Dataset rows
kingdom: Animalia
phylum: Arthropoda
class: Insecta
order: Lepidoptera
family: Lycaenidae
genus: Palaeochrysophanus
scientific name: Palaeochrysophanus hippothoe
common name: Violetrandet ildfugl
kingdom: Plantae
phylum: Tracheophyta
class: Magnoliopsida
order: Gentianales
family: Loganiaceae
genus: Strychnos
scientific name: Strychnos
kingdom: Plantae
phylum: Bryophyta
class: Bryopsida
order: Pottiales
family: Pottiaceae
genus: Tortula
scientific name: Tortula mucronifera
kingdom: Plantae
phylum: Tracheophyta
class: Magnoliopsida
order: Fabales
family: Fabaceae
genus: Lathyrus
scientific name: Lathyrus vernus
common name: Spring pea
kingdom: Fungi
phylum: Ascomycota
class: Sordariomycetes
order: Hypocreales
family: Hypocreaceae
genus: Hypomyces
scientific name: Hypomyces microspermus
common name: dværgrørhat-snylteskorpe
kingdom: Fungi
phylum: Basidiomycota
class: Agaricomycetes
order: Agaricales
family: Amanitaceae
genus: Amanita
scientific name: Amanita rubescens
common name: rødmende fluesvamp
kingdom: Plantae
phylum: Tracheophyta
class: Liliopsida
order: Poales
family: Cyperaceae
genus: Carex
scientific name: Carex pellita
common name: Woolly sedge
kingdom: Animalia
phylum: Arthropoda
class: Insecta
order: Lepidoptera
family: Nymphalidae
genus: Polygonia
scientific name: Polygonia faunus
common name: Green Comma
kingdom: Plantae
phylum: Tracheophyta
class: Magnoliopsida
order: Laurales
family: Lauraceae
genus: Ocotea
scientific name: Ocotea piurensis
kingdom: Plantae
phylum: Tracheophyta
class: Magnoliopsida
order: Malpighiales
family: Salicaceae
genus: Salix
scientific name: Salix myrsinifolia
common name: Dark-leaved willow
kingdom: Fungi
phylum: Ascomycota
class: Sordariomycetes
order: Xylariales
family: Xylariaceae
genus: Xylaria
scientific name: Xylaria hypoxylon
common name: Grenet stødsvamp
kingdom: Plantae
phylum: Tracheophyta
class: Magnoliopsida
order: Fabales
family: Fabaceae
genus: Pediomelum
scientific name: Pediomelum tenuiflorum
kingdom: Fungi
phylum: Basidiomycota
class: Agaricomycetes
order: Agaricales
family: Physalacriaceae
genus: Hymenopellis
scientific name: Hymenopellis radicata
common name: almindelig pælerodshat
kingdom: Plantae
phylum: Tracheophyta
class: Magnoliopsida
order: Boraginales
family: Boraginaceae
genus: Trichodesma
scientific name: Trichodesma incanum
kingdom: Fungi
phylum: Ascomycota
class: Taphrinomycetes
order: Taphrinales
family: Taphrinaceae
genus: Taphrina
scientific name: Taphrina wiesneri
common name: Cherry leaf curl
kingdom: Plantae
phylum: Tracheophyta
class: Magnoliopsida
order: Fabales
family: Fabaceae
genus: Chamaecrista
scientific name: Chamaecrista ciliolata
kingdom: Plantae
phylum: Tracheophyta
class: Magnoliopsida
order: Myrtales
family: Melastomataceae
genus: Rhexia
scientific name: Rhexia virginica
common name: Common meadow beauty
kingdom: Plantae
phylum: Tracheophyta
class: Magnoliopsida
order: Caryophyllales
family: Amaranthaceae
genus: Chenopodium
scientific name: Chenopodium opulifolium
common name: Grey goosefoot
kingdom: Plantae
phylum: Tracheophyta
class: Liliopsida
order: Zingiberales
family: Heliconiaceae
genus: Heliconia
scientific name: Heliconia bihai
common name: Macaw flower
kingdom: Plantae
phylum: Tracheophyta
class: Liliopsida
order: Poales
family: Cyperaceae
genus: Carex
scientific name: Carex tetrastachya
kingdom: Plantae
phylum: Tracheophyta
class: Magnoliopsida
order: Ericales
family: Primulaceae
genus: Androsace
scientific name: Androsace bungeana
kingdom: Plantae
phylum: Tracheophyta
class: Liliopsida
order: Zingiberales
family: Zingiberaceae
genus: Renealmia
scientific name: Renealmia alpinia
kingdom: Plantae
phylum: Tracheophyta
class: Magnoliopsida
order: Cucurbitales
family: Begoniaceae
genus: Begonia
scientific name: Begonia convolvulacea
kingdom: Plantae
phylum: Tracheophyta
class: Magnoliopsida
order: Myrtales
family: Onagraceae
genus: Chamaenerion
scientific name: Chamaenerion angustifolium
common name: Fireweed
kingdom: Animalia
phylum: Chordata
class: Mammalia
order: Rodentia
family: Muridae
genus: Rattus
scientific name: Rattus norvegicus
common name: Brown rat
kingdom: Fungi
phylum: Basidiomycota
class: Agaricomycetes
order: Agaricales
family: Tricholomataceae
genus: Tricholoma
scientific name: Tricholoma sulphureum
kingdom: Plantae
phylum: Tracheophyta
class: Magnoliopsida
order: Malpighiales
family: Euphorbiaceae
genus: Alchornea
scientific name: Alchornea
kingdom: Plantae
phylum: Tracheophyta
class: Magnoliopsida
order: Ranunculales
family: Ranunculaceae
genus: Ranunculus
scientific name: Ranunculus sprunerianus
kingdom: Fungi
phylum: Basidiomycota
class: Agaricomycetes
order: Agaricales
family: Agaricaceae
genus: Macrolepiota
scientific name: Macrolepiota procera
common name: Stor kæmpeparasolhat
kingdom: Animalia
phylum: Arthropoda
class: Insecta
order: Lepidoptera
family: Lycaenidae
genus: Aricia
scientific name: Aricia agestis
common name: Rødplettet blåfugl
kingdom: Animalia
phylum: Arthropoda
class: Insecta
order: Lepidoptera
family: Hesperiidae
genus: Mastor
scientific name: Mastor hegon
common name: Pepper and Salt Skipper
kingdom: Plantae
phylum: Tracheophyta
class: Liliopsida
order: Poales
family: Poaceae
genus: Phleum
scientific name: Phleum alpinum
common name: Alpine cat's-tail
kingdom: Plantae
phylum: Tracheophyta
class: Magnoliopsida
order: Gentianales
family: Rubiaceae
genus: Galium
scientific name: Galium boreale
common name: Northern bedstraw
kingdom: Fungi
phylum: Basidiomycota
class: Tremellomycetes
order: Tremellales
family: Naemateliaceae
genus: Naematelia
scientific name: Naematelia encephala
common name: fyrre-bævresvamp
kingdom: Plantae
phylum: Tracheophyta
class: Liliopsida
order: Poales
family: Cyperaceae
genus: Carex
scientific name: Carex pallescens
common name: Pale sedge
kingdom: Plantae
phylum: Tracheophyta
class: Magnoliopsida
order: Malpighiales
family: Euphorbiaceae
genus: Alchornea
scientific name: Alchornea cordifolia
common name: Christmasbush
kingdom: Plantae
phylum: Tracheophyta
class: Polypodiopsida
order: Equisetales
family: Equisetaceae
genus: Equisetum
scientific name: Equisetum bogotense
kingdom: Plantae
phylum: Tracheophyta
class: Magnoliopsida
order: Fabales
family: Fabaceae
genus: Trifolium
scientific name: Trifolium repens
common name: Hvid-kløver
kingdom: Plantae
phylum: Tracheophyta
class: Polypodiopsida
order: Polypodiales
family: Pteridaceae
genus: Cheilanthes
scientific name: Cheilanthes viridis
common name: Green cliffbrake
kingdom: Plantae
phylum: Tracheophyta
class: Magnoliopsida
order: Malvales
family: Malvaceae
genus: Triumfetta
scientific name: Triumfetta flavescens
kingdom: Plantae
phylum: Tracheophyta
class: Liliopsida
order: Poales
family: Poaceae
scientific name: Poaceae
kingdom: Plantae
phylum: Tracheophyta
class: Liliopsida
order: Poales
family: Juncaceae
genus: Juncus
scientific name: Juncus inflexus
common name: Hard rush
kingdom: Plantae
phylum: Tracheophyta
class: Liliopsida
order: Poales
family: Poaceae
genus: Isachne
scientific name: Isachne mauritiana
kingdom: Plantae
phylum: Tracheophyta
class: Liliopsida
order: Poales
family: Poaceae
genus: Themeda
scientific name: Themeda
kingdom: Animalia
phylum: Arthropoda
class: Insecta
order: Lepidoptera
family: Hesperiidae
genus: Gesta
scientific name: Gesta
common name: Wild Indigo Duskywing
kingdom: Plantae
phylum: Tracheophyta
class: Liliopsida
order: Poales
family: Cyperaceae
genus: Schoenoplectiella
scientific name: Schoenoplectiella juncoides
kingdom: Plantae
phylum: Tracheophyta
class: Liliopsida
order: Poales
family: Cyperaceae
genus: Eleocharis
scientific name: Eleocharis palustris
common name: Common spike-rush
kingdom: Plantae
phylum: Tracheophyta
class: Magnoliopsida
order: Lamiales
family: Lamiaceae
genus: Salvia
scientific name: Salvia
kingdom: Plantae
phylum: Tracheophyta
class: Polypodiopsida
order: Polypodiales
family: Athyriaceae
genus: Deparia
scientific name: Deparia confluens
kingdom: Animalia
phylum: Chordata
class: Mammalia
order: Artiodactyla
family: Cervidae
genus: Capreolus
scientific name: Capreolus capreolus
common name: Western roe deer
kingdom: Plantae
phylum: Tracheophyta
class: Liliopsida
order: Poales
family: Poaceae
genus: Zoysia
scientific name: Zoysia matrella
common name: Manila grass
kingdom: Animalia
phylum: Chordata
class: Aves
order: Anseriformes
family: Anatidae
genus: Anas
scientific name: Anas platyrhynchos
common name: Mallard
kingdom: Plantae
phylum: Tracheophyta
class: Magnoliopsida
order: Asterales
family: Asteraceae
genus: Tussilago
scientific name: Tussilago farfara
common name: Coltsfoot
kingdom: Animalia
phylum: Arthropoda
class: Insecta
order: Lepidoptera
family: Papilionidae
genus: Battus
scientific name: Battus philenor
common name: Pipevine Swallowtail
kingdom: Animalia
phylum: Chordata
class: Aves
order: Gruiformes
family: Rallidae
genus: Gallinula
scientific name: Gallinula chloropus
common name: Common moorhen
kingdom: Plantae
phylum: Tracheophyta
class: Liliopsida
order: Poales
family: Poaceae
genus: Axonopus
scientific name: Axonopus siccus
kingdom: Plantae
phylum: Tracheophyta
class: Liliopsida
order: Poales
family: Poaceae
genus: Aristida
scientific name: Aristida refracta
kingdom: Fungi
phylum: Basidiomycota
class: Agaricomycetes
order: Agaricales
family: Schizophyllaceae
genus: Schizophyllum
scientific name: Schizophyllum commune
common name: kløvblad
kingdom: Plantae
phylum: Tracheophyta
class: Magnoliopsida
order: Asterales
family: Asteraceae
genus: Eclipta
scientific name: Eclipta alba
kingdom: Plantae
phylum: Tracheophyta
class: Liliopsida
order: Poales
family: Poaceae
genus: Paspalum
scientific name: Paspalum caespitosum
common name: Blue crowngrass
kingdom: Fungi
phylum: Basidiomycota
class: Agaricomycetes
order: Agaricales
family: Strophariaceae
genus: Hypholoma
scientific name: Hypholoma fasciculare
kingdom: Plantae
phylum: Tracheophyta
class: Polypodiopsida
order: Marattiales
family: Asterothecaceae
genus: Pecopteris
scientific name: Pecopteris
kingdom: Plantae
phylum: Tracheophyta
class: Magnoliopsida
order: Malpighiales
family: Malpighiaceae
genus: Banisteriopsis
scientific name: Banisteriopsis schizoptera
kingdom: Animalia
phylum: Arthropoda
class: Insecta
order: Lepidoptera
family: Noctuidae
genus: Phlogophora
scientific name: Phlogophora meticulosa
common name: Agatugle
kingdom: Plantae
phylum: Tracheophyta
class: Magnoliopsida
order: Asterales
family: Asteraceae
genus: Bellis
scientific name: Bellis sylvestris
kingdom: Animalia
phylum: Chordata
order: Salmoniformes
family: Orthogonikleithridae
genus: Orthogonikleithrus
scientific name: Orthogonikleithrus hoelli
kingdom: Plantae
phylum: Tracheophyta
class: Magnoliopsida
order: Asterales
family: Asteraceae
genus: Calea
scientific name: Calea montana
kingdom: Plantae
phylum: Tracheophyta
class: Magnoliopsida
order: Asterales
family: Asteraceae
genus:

**WRITTEN INSTRUCTION:**
Please copy out the lines of the data verbatim, starting at the line that contains "common name: Northern bedstraw" and ending after the line that contains "scientific name: Alchornea cordifolia".

**THE COMPLETED TASK:**
common name: Northern bedstraw
kingdom: Fungi
phylum: Basidiomycota
class: Tremellomycetes
order: Tremellales
family: Naemateliaceae
genus: Naematelia
scientific name: Naematelia encephala
common name: fyrre-bævresvamp
kingdom: Plantae
phylum: Tracheophyta
class: Liliopsida
order: Poales
family: Cyperaceae
genus: Carex
scientific name: Carex pallescens
common name: Pale sedge
kingdom: Plantae
phylum: Tracheophyta
class: Magnoliopsida
order: Malpighiales
family: Euphorbiaceae
genus: Alchornea
scientific name: Alchornea cordifolia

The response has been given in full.